Ler O conto da aia de Margaret Atwood é um processo necessário, tanto para homens quanto para mulheres. Admito que criar coragem não foi fácil, tanto que não assisti até hoje a série de TV por receio de ver muitas coisas da atualidade descritas em tela. Ainda assim, resolvi me arriscar na graphic novel adaptada por René Nault, e admito que, ainda assim, foi um soco no estômago conhecer essa história.
O conto da aia conta a história de Offred, uma aia da República de Gilead. Nesse lugar, as mulheres perderam todos os seus direitos e são dividas por funções: As aias, que precisam engravidar dos comandantes, servindo apenas como um útero com pernas; as Marthas, que são as mulheres que trabalham com serviços de casa, meras empregadas; econoesposas, esposas de homens mais pobres, que precisam fazer de tudo, e as esposas de Comandantes, aquelas que apenas dirigem os próprios lares. Além de tudo isso, elas são proibidas de ler, trabalhar e até mesmo de terem amizades entre si.
Então penso: eu costumava me vestir assim. Isso era liberdade. Foi preciso tão pouco tempo para mudar nossas ideias a respeito de coisas assim.
Nesse novo modelo de república, nenhuma mulher tem voz, e mesmo alguns dos homens também não tem. As informações passadas para o povo são completamente controladas pelo governo, mortos são exibidos em pendurados com placas dos ‘crimes’ que cometeram na antiga sociedade, e até mesmo o acesso à Bíblia, em que parte desse novo governo é baseado, tem acesso restrito apenas aos homens Comandantes.
Offred no passado era casada e tinha uma filha, uma família. Vemos ela se preocupando o tempo todo com o paradeiro do seu marido, de sua filha e de sua melhor amiga. Offred não pode fazer muito para ir atrás deles, pois foi designada como aia para um comandante. Ela precisa passar pela cerimônia para engravidar do comandante, ainda que o filho que poderá carregar no ventre pertence à esposa, não à ela.

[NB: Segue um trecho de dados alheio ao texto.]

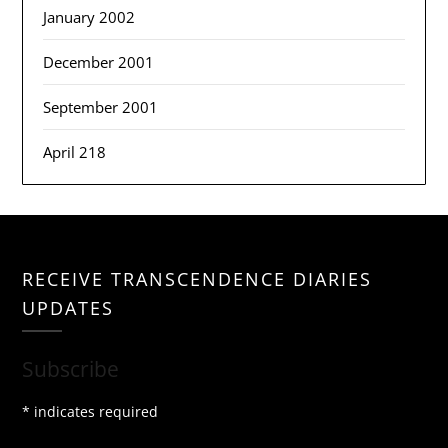
January 2002
December 2001
September 2001
April 218
RECEIVE TRANSCENDENCE DIARIES
UPDATES
Subscribe
*
indicates required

Temos nossas próprias cerimônias, cerimônias privadas. Nós nos rebaixamos a isso.
A história segue a vida de Offred nessa casa, enquanto ela busca por respostas enquanto tenta sobreviver em um novo mundo, tendo sua memória como melhor arma (ou inimiga).

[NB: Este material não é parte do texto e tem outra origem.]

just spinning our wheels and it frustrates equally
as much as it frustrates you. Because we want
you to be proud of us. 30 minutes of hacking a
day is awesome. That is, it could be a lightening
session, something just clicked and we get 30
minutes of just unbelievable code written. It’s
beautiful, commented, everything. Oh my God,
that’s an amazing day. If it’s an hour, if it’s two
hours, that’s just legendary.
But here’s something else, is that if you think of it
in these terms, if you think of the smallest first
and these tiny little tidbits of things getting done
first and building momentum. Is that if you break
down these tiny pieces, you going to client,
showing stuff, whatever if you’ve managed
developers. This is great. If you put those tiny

Melhor nunca significa melhor para todo mundo. Sempre significa pior, para alguns.
É torturante ler O conto da aia. Mesmo em graphic novel, onde acredito que muitas das descrições foram excluídas ou amenizadas, ver o relato da vida que Offred precisa passar a viver é doloroso. Dói até mesmo enquanto escrevo essa resenha.
Só são as mulheres que não podem, que permanecem teimosamente fechadas, danificadas, defeituosas.
Mesmo em poucas páginas, consegui me conectar com Offred, entender todo o sofrimento dela por ter vivido uma vida comum no passado, por ter que se adaptar a um futuro sem perspectiva de mudança, nem para si, nem para a própria filha da qual foi separada. E, é possível observar até como a lavagem cerebral é feita nas massas.
Querer é uma fraqueza. É como uma pequena rachadura numa parede, que antes, até este momento, era
impenetrável. Se encostar meu olho nela, na fraqueza dele, pode ser que eu veja meu caminho se abrir.
Compreendo que O conto da aia é uma distopia, mas muitas das situações relatadas no livro acontecem hoje, por pressão da sociedade ou por pressão religiosa. Temos que nos atentar ao que acontece ao nosso redor para não acabarmos como os personagens do livro, que deixaram para se movimentar quando já era tarde demais.
Esse é um livro necessário, e mesmo ficando angustiada com a história, fica feliz em saber que ele já teve diversas adaptações em diversas mídias, e hoje é um sucesso como série de TV. É com histórias assim que temos que nos atentar, para que a realidade não queira copiar a ficção, na verdade, temos que ficar atentos para que essa ficção fique cada vez mais distante da realidade.
O costumeiro é aquilo a que estão habituadas. Isso não pode parecer costumeiro agora, mas depois de algum tempo, será. Irá se tornar costumeiro.